Is it just me or is there not a Gallery forum to posts pics, review pics, etc?    I see "Media" but for the life of me, just not certain what that is.  Yes, I see some pics but very little of the pics I have posted.


----------



## Rings Я Us (Nov 13, 2017)




----------



## Rings Я Us (Nov 13, 2017)

Should be in the menu
http://smokingmeatforums.com/index.php?media/


----------



## Rings Я Us (Nov 13, 2017)

cmayna said:


> Is it just me or is there not a Gallery forum to posts pics, review pics, etc?    I see "Media" but for the life of me, just not certain what that is.  Yes, I see some pics but very little of the pics I have posted.

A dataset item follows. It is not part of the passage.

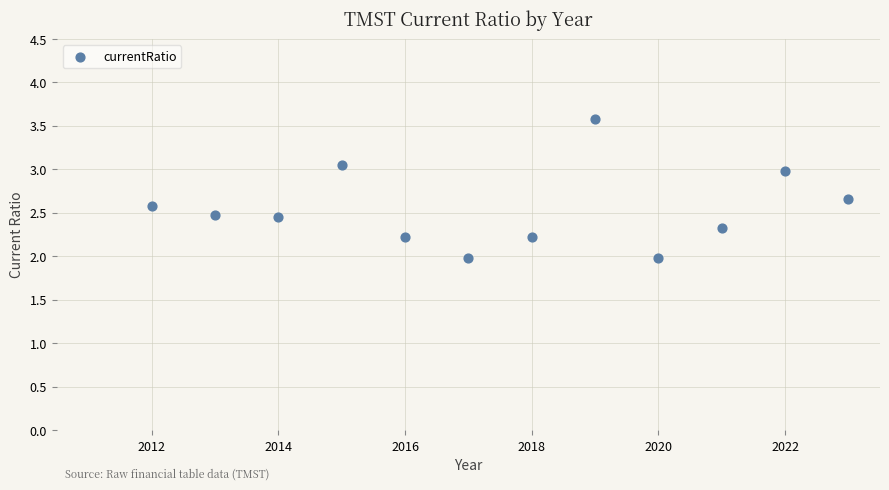

What is the average X value?

2017.5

You have to put them into a category or list them somehow or they won't go in media files.


----------



## TulsaJeff (Nov 13, 2017)

The way I find my media is by clicking on “Media” then “Search Media” in the left sidebar.

Type in your username or someone else’s username.

Click on the “Search” button and ta da.


----------



## cmayna (Nov 13, 2017)

I did a search in media under my name and it is showing the latest pic being date Jan 7, 2017.  How do I find pic more recent than that?


----------



## Rings Я Us (Nov 13, 2017)

cmayna said:


> I did a search in media under my name and it is showing the latest pic being date Jan 7, 2017.  How do I find pic more recent than that?


Mine is all in the camera icon like so...


----------



## Rings Я Us (Nov 13, 2017)

I click on the camera and all my old pics here are on that.


----------



## cmayna (Nov 14, 2017)

How frustrating to say the least.  I go to my media and still the latest pic shown is Jan 7th which is way wrong. Oh well, time to move on.


----------